Figuring True Costs and Benefits

  • In 2007, the world’s largest economy, the European Union, took the unprecedented step of beginning to register, evaluate, restrict and ban approximately 180,000 chemicals and their various combinations over the next eleven years in a program called REACH. Its stated goal: protecting human health and the environment from harmful chemicals.  Unfortunately its central premise is a set-up for failure similar to our current cap and trade and the EU’s own previous cap and trade failure to achieve Kyoto goals — “industry itself is best placed to ensure that the chemicals it manufactures and puts on the market in the EU do not adversely affect human health or the environment.” If that were the case, why is there so much pollution and poisoning? Why have the government involved? Indeed, why have REACH?

What we’re proposing is to leapfrog over the EU. Let’s take REACH’s primary stated goal of protecting human and environmental health and use the new science of industrial ecology’s lifecycle cost assessments (LCA’s) to calculate the true costs and benefits of not just the 62,000 chemicals in the U.S. which have never been tested but all the other major inputs and families of products, services, land uses and production methods that also affect human health and the environment.
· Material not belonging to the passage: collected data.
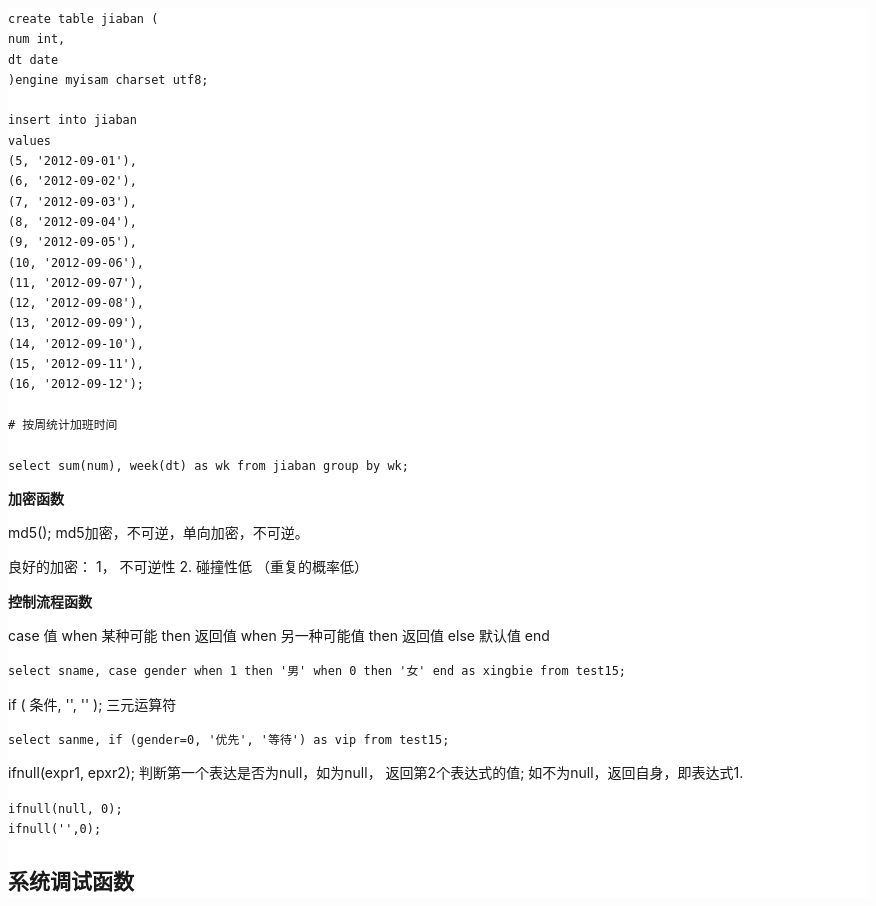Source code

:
 ```mysql
create table jiaban (
num int,
dt date	
)engine myisam charset utf8;

insert into jiaban 
values
(5, '2012-09-01'),
(6, '2012-09-02'),
(7, '2012-09-03'),
(8, '2012-09-04'),
(9, '2012-09-05'),
(10, '2012-09-06'),
(11, '2012-09-07'),
(12, '2012-09-08'),
(13, '2012-09-09'),
(14, '2012-09-10'),
(15, '2012-09-11'),
(16, '2012-09-12');

# 按周统计加班时间

select sum(num), week(dt) as wk from jiaban group by wk;

```

**加密函数**

md5(); md5加密，不可逆，单向加密，不可逆。

良好的加密：
1， 不可逆性
2. 碰撞性低 （重复的概率低）


**控制流程函数**

case 值 when 某种可能 then 返回值 when 另一种可能值 then 返回值 else 默认值 end

```mysql
select sname, case gender when 1 then '男' when 0 then '女' end as xingbie from test15;
```

if ( 条件, '', '' ); 三元运算符 

```
select sanme, if (gender=0, '优先', '等待') as vip from test15;
```

ifnull(expr1, epxr2); 判断第一个表达是否为null，如为null， 返回第2个表达式的值; 如不为null，返回自身，即表达式1.

```mysql
ifnull(null, 0);
ifnull('',0);
```

## 系统调试函数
Working within our nation, with the international scientific community and the UN, our own scientific community would take the lead and whenever possible join with others in a one to two year campaign to calculate the true overall costs and benefits for:

  • energy production methods such as coal, oil, gas, solar, wind, nuclear
  • other basic inputs like water, steel, wood, paper, plastic and the major “building block” chemicals that go into making the major families of goods and products like dairy products, cleaning products, high tech products, synthetic fabrics, natural fabrics, etc.
  • major methods of agricultural and industrial production such as organic agriculture, chemicalized industrial agriculture,  etc.
  • major land uses such as suburban sprawl, urban infill, farm lands, forests, etc.

This full court press, aided by government, universities, business, labor, non profits and citizen groups would go forward in an open transparent, open, online/offline/all-media environment with an array of organizational and citizen-based checks, balances, rewards and penalties to ensure un-biased, uncorrupted, accurate data and data interpretation.

Known culprits that are very toxic and/or costly and have widely available alternatives would be banned like lead, dioxin and styrafoam. Other key products that we know are much more costly than their current market pricing would not have to wait for one to two years before being repriced. They would start to be taxed right away, after legislation was signed.

For example oil, coal and natural gas, both domestic and imported, would start to incur Anti-Pollution Tax taxes tacked on at the point of production or port entry. In addition, all imported goods would also be taxed, in accordance with the current domestic tax on carbon and how much carbon was emitted in their transport. These would increase every six months in predictable increments so businesses, organizations and government agencies could plan development and purchasing of less costly alternatives. These taxes would also reveal the huge but hidden taxation on society and the environment already being levied by coal, oil and gas.

  • Indeed, according to the International Center for Technology Assessment in 1998, when the pump price was a little over a $1 per gallon, the real price of gasoline to consumers which they were directly and indirectly paying for was between $5.60 and $15.14 per gallon, on average roughly 10 times higher than market price!

Whenever companies would make improvements to their products, services and methods that lowered their pollution and/or ecological footprint, their APT taxes or tax increases would go down or slow down (if they still were way below their true costs), making them more affordable, profitable and competitive.